Over the last few years, Governments have increased their efforts to suppress escalating tax fraud and evasion as a result of aggressive cross-border tax planning. Cooperation between tax administrations is critical in the fight against tax evasion and in protecting the integrity of tax systems. A key aspect of this cooperation is the exchange of information.
Traditionally, information about an individual or business has been sent from one tax authority to another on request, based on evidence that tax fraud or some other crime has taken place. The automatic exchange of information relating to tax originally started in Europe with the EU Savings Directive, then was further developed with the US Foreign Accounts Tax Compliance Act (FATCA). The OECD moreover endorsed automatic exchange as the new tax transparency standard and has undertaken to put a global model of automatic exchange in practice. The Common Reporting Standard (hereinafter the ‘CRS’) developed by the OECD provides for annual automatic exchange of financial account information between governments. Although CRS is heavily based on FATCA, there are some crucial differences, mainly that FATCA is based on citizenship (US citizenship to be exact), whereas the CRS is based on residence.
In a joint statement, the early adopters group (which includes Malta) affirmed:
“Tax evasion is a global problem and requires a global solution. We therefore welcome the new standard in automatic exchange of information between tax authorities developed by the OECD (the Common Reporting Standard). This will provide a step change in our ability to clamp down on tax evasion, which reduces public revenues and increases the burden on those who pay their taxes.”
Under CRS, taxpayer information concerning various categories of income or asset information is transmitted by the source country of income to the country of residence of the tax payer, even where the tax administrations have had no previous indications of non-compliance. Moreover, CRS sets out the financial account information to be exchanged, the financial institutions that need to report, the different types of accounts and taxpayers covered, as well as common due diligence procedures to be followed by the financial institutions.
The financial information to be reported with respect to reportable accounts includes interest, dividends, account balance or value, income from certain insurance products, and proceeds from the sale of financial assets. Reportable accounts include accounts held by individuals and entities (which includes trusts and foundations), and the Standard includes a requirement to look through passive entities to report on the relevant controlling persons. The rules distinguish between individual accounts and entity accounts, and further distinguish between pre-existing and new accounts. The Standard makes such a distinction as it recognizes that it is more difficult and costly for financial institutions to obtain information from existing account holders rather than requesting such information upon account opening.

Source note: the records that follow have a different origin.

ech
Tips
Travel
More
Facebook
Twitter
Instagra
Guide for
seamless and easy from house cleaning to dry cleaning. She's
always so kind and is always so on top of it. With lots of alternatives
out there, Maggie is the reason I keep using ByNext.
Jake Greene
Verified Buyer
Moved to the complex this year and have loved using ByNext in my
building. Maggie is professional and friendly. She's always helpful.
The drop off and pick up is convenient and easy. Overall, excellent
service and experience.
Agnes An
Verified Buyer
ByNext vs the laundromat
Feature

The financial institutions covered by the Standard include custodial institutions, depositary institutions, investment entities and specified insurance companies, unless they present a low risk of being used for evading tax and are excluded from reporting. Moreover, to ensure that the information is accurate and complete, the Standard also specifies the information gathering procedures to be followed by financial institutions (drawing on the existing international anti-money laundering standards).
In a Maltese context, reporting financial institutions would report information to the Commissioner for Revenue, which information consists of details of the financial assets they hold on behalf of taxpayers from jurisdictions with which the Maltese competent authority exchanges information. On the other hand, the Maltese competent authority will receive information from a foreign competent authority on the basis of an underlying legal instrument allowing for the exchange of information to take place. The information that the Maltese competent authority receives is information that the foreign competent authority would have received from its reporting financial institutions.

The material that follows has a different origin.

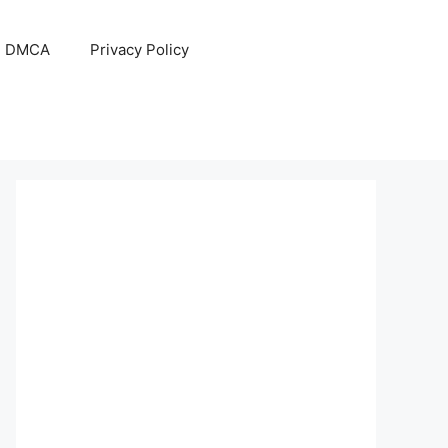
DMCA
Privacy Policy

CRS will come into effect in stages. However, the early adopters shall start to collect data as from January 2016 and the first automatic information exchange under CRS is then envisaged to begin in 2017. In Europe, CRS will be implemented through the Directive on administrative Cooperation in the field of taxation (Directive 2014/107/EU), which provides for mandatory automatic exchange of information in the field of taxation. The adoption of this Directive has made the repeal of the EU Savings Directive necessary, in order to avoid substantial overlap. In fact, the EU Savings Directive was repealed on the 10th November, 2015.